EXERCISE INSTRUCTIONS.
Please output exactly the run of lines that starts at the line with "elérhetők különféle bónuszok" and ends at the last line of the records below.

SUPPLIED RECORDS.
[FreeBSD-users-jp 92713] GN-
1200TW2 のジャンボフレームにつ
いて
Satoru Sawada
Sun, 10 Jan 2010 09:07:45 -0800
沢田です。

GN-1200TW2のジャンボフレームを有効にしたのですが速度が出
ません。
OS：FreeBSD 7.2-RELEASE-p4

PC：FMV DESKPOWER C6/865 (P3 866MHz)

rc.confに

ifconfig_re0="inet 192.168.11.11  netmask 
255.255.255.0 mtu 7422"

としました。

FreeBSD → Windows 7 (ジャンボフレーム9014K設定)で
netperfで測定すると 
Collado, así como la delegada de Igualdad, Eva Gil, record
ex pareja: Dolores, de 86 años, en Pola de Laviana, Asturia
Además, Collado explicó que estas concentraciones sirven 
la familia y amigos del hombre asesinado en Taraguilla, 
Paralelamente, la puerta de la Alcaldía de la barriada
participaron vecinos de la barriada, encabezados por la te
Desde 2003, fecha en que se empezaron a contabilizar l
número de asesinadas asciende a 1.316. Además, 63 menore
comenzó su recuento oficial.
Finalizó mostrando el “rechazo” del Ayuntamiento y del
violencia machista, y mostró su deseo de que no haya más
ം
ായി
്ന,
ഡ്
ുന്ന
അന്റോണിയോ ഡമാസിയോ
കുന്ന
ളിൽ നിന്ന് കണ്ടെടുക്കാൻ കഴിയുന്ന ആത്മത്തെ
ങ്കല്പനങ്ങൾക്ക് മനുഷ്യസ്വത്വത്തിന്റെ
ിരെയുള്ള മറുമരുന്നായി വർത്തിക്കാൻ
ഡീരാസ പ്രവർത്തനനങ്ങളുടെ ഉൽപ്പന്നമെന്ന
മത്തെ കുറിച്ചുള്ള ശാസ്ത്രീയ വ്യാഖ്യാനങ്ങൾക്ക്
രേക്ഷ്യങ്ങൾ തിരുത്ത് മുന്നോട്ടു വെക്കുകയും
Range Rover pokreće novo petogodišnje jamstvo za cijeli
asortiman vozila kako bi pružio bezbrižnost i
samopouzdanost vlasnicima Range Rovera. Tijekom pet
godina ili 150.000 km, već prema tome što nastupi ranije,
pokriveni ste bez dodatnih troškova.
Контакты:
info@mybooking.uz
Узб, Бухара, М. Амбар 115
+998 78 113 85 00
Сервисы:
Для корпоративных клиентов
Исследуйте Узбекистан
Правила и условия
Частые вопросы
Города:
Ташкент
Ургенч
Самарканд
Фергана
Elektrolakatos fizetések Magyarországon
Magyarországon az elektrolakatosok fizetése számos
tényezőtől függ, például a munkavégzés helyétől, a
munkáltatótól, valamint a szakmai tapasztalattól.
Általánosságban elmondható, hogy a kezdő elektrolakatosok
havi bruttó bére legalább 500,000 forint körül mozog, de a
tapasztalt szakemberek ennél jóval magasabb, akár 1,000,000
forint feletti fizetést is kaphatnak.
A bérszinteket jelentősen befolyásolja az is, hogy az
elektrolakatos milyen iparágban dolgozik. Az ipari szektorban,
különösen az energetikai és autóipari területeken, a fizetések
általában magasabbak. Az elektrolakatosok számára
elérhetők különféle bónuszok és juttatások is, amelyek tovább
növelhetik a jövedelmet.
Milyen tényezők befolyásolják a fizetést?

TASK SOLUTION.
elérhetők különféle bónuszok és juttatások is, amelyek tovább
növelhetik a jövedelmet.
Milyen tényezők befolyásolják a fizetést?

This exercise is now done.